Please repeat the whole listing below word for word, leaving out the pictures.

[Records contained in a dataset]
------------------------------

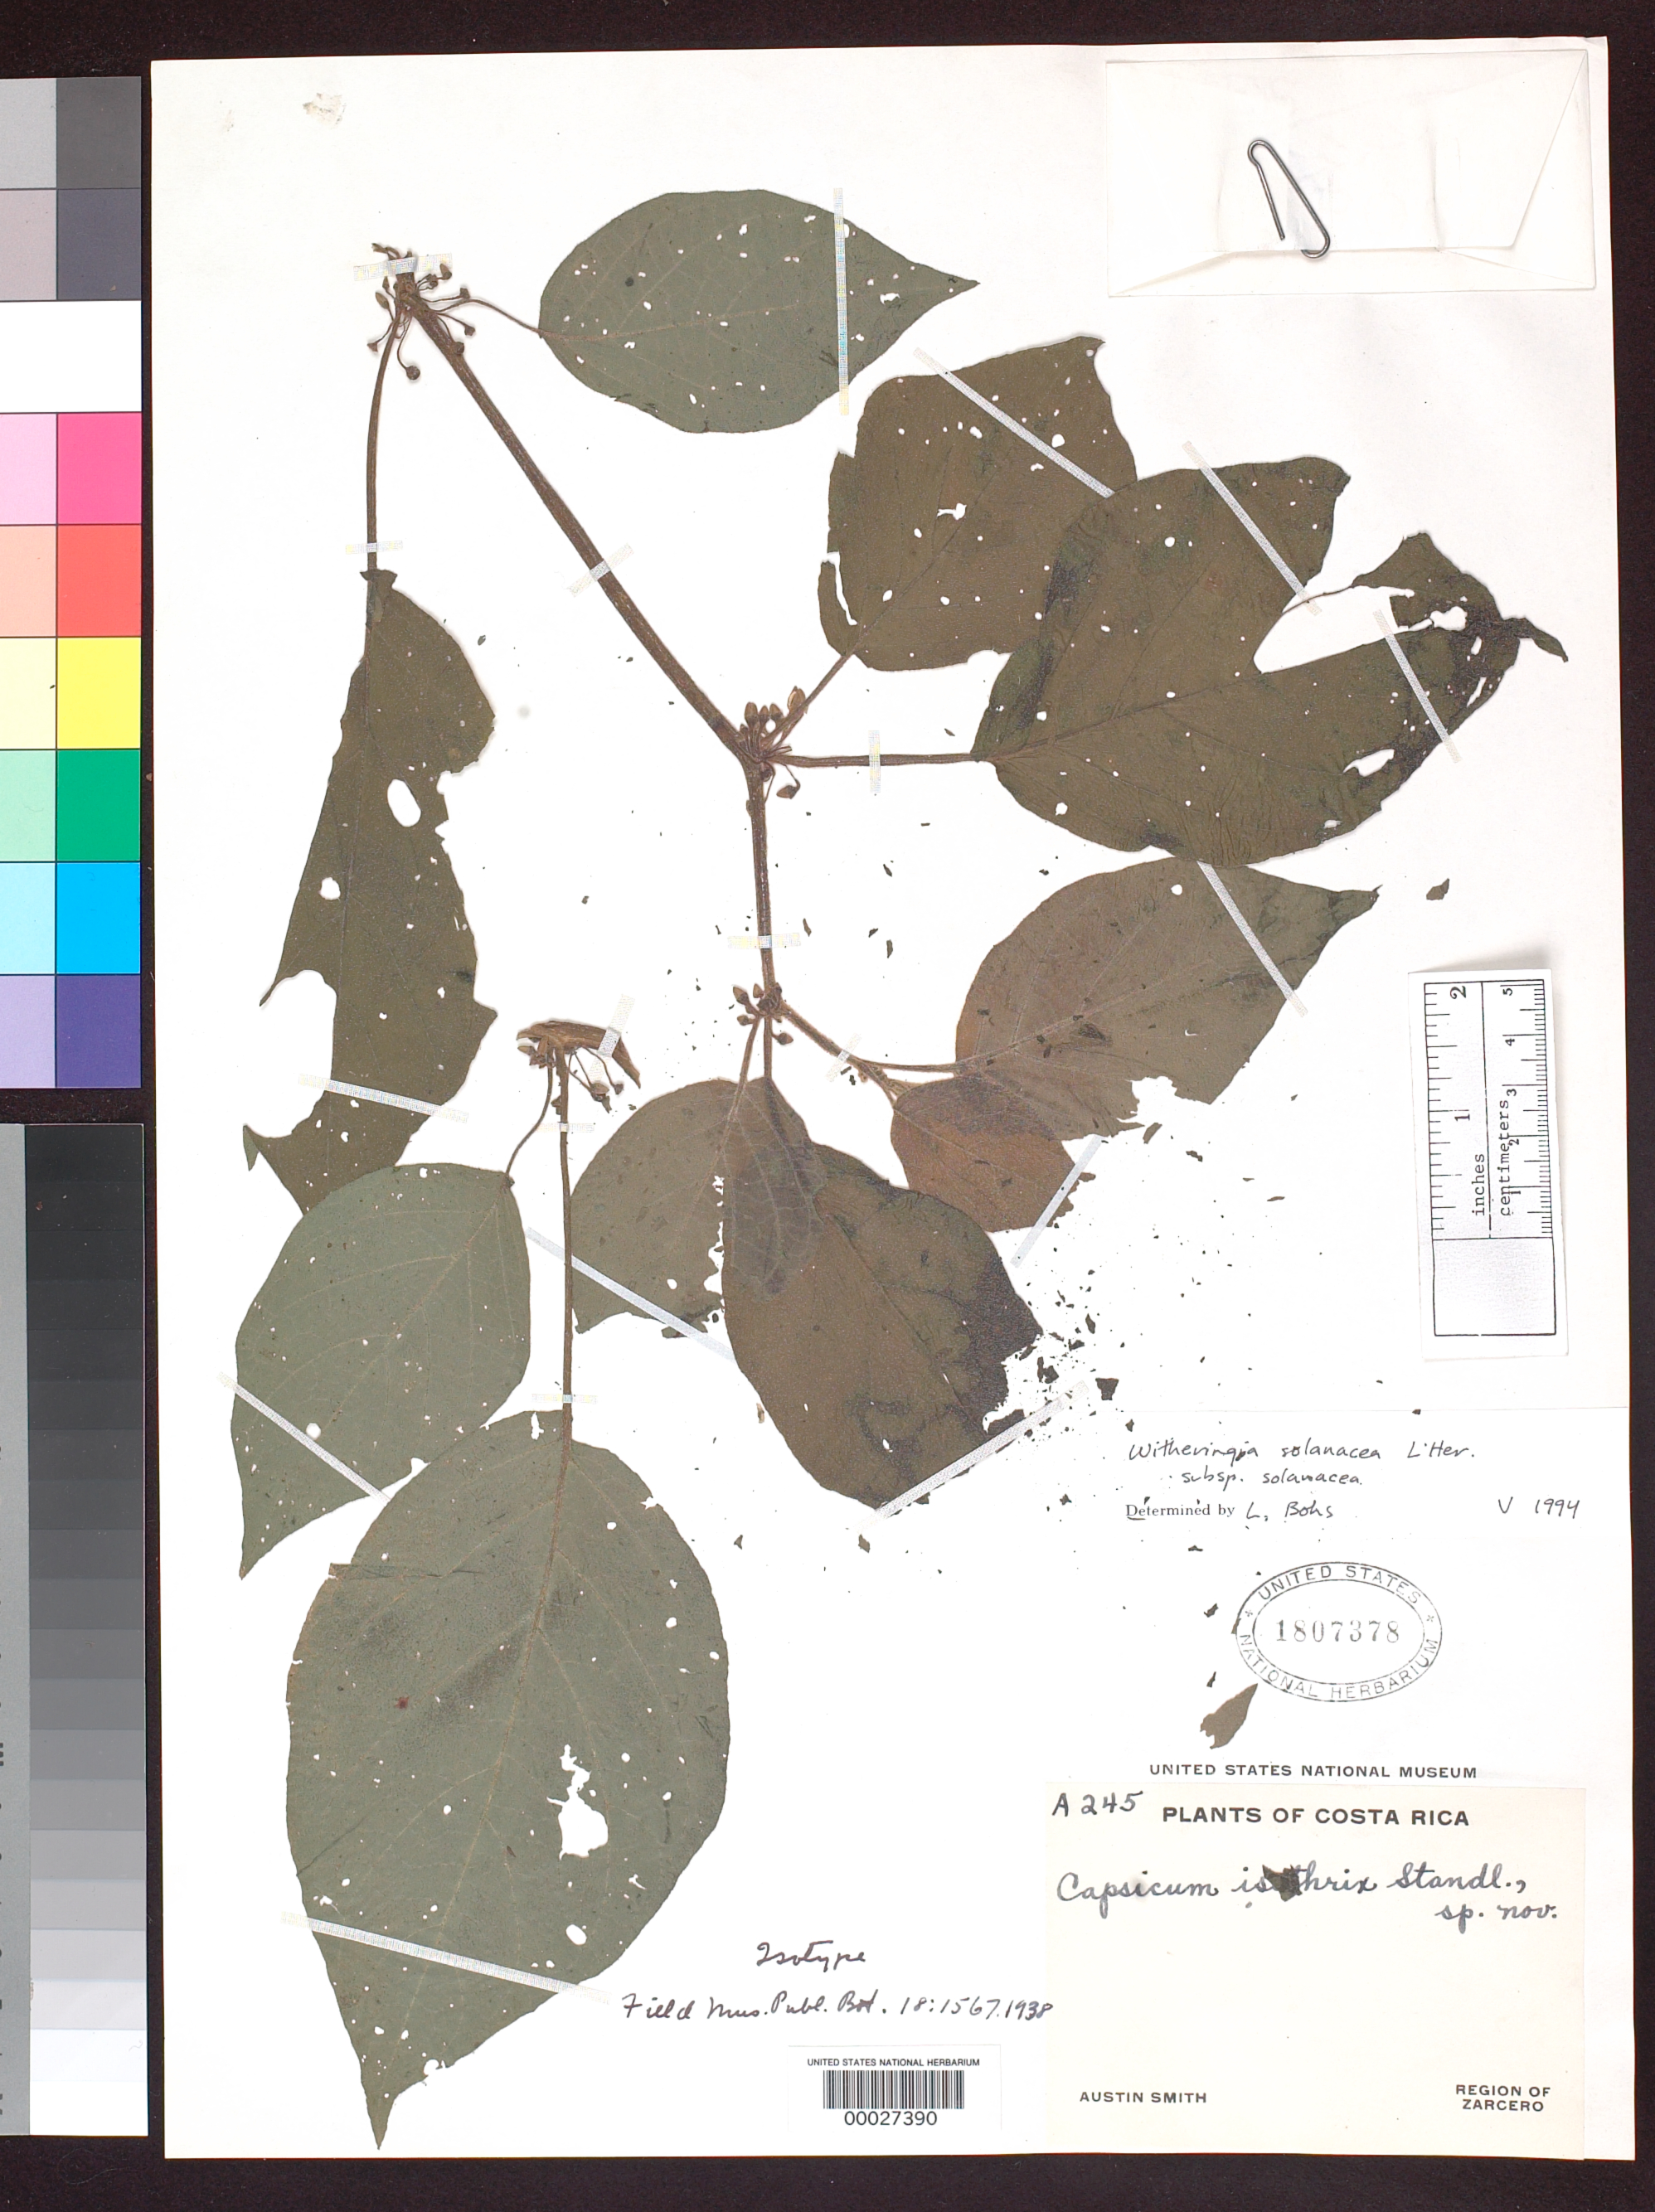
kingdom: Plantae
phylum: Tracheophyta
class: Magnoliopsida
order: Solanales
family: Solanaceae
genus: Capsicum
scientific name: Capsicum isothrix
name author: Standl.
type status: Isotype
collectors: Aust P. Smith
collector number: A245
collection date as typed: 25 Aug 1937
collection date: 1937-08-25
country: Costa Rica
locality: Region of Zarcero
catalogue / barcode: US 1807378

------------------------------

### [TASK RESPONSE]
kingdom: Plantae
phylum: Tracheophyta
class: Magnoliopsida
order: Solanales
family: Solanaceae
genus: Capsicum
scientific name: Capsicum isothrix
name author: Standl.
type status: Isotype
collectors: Aust P. Smith
collector number: A245
collection date as typed: 25 Aug 1937
collection date: 1937-08-25
country: Costa Rica
locality: Region of Zarcero
catalogue / barcode: US 1807378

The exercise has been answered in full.